*Job*
Some lines below hold "files". Pick them out and copy them.

[Plain-text document sources]
::::

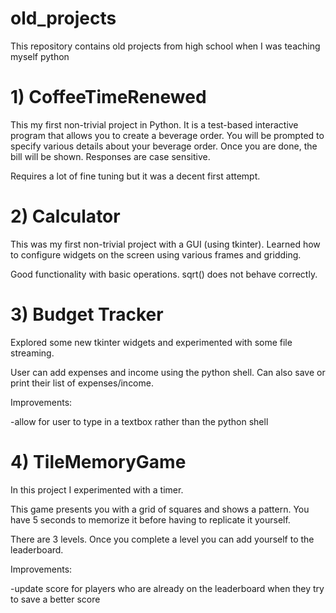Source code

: # old_projects
This repository contains old projects from high school when I was teaching myself python

# 1) CoffeeTimeRenewed

This my first non-trivial project in Python. It is a test-based interactive program that allows you to create a beverage order.
You will be prompted to specify various details about your beverage order. Once you are done, the bill will be shown.
Responses are case sensitive. 

Requires a lot of fine tuning but it was a decent first attempt.

# 2) Calculator

This was my first non-trivial project with a GUI (using tkinter). Learned how to configure widgets on the screen using various frames and gridding.

Good functionality with basic operations. sqrt() does not behave correctly.

# 3) Budget Tracker

Explored some new tkinter widgets and experimented with some file streaming.

User can add expenses and income using the python shell. Can also save or print their list of expenses/income.

Improvements:

-allow for user to type in a textbox rather than the python shell


# 4) TileMemoryGame

In this project I experimented with a timer.

This game presents you with a grid of squares and shows a pattern. You have 5 seconds to memorize it before having to replicate it yourself.

There are 3 levels. Once you complete a level you can add yourself to the leaderboard.

Improvements:

-update score for players who are already on the leaderboard when they try to save a better score

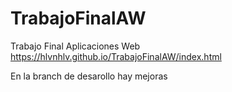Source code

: # TrabajoFinalAW
Trabajo Final Aplicaciones Web
https://hlvnhlv.github.io/TrabajoFinalAW/index.html


En la branch de desarollo hay mejoras
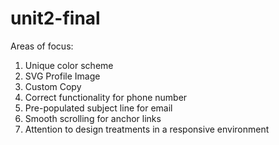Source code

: # unit2-final
Areas of focus:
1. Unique color scheme
2. SVG Profile Image
3. Custom Copy
4. Correct functionality for phone number
5. Pre-populated subject line for email
6. Smooth scrolling for anchor links
7. Attention to design treatments in a responsive environment 
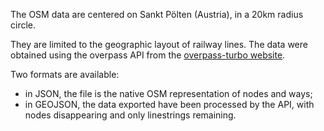 The OSM data are centered on Sankt Pölten (Austria), in a 20km radius circle.

They are limited to the geographic layout of railway lines. The data were obtained using the overpass API from the [overpass-turbo website](https://overpass-turbo.eu/).

Two formats are available:
* in JSON, the file is the native OSM representation of nodes and ways;
* in GEOJSON, the data exported have been processed by the API, with nodes disappearing and only linestrings remaining.
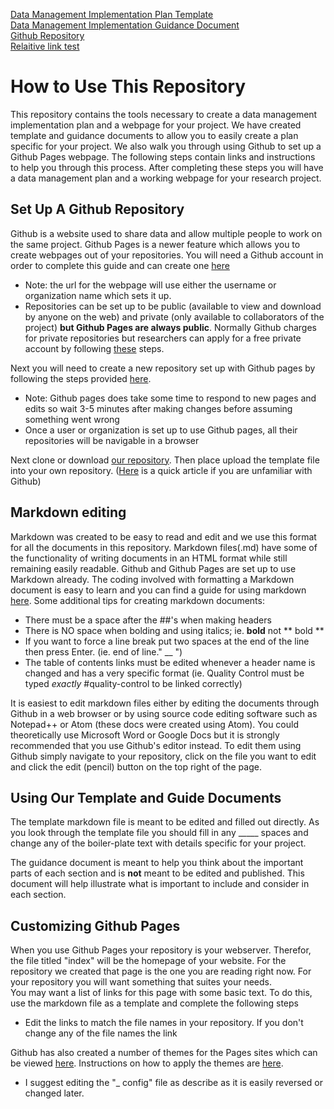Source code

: [Data Management Implementation Plan Template](https://landonma.github.io/datamanagement/datastorage-norm-edited)  
[Data Management Implementation Guidance Document](https://landonma.github.io/datamanagement/guidance-edit)  
[Github Repository](https://github.com/landonma/datamanagement)  
[Relaitive link test](guidance-edit.md)
# How to Use This Repository
This repository contains the tools necessary to create a data management implementation plan and a webpage for your project. We have created template and guidance documents to allow you to easily create a plan specific for your project. We also walk you through using Github to set up a Github Pages webpage. The following steps contain links and instructions to help you through this process. After completing these steps you will have a data management plan and a working webpage for your research project.


## Set Up A Github Repository
Github is a website used to share data and allow multiple people to work on the same project. Github Pages is a newer feature which allows you to create webpages out of your repositories. You will need a Github account in order to complete this guide and can create one [here](hhttps://github.com/join)  
* Note: the url for the webpage will use either the username or organization name which sets it up.
* Repositories can be set up to be public (available to view and download by anyone on the web) and private (only available to collaborators of the project) **but Github Pages are always public**. Normally Github charges for private repositories but researchers can apply for a free private account by following [these](https://help.github.com/articles/applying-for-an-academic-research-discount/) steps.


Next you will need to create a new repository set up with Github pages by following the steps provided [here](https://pages.github.com/).  
* Note: Github pages does take some time to respond to new pages and edits so wait 3-5 minutes after making changes before assuming something went wrong
* Once a user or organization is set up to use Github pages, all their repositories will be navigable in a browser  

Next clone or download [our repository](https://github.com/landonma/datamanagement). Then place upload the template file into your own repository. ([Here](https://help.github.com/articles/adding-a-file-to-a-repository/) is a quick article if you are unfamiliar with Github)

## Markdown editing
Markdown was created to be easy to read and edit and we use this format for all the documents in this repository. Markdown files(.md) have some of the functionality of writing documents in an HTML format while still remaining easily readable. Github and Github Pages are set up to use Markdown already. The coding involved with formatting a Markdown document is easy to learn and you can find a guide for using markdown [here](https://github.com/adam-p/markdown-here/wiki/Markdown-Cheatsheet). Some additional tips for creating markdown documents:
* There must be a space after the ##'s when making headers
* There is NO space when bolding and using italics; ie. **bold** not ** bold **
* If you want to force a line break put two spaces at the end of the line then press Enter.
(ie. end of line." __ ")
* The table of contents links must be edited whenever a header name is changed and has a very specific format (ie. Quality Control must be typed *exactly* #quality-control to be linked correctly)

It is easiest to edit markdown files either by editing the documents through Github in a web browser or by using source code editing software such as Notepad++ or Atom (these docs were created using Atom). You could theoretically use Microsoft Word or Google Docs but it is strongly recommended that you use Github's editor instead. To edit them using Github simply navigate to your repository, click on the file you want to edit and click the edit (pencil) button on the top right of the page.

## Using Our Template and Guide Documents
The template markdown file is meant to be edited and filled out directly. As you look through the template file you should fill in any _____ spaces and change any of the boiler-plate text with details specific for your project.  



The guidance document is meant to help you think about the important parts of each section and is **not** meant to be edited and published. This document will help illustrate what is important to include and consider in each section.

## Customizing Github Pages
When you use Github Pages your repository is your webserver. Therefor, the file titled "index" will be the homepage of your website. For the repository we created that page is the one you are reading right now. For your repository you will want something that suites your needs.  
You may want a list of links for this page with some basic text. To do this, use the markdown file as a template and complete the following steps
* Edit the links to match the file names in your repository. If you don't change any of the file names the link


Github has also created a number of themes for the Pages sites which can be viewed [here](http://jekyllthemes.org/).  Instructions on how to apply the themes are [here](https://help.github.com/articles/adding-a-jekyll-theme-to-your-github-pages-site/).
* I suggest editing the "_ config" file as describe as it is easily reversed or changed later.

::::

*Expected answer*
Markdown was created to be easy to read and edit and we use this format for all the documents in this repository. Markdown files(.md) have some of the functionality of writing documents in an HTML format while still remaining easily readable. Github and Github Pages are set up to use Markdown already. The coding involved with formatting a Markdown document is easy to learn and you can find a guide for using markdown [here](https://github.com/adam-p/markdown-here/wiki/Markdown-Cheatsheet). Some additional tips for creating markdown documents:
It is easiest to edit markdown files either by editing the documents through Github in a web browser or by using source code editing software such as Notepad++ or Atom (these docs were created using Atom). You could theoretically use Microsoft Word or Google Docs but it is strongly recommended that you use Github's editor instead. To edit them using Github simply navigate to your repository, click on the file you want to edit and click the edit (pencil) button on the top right of the page.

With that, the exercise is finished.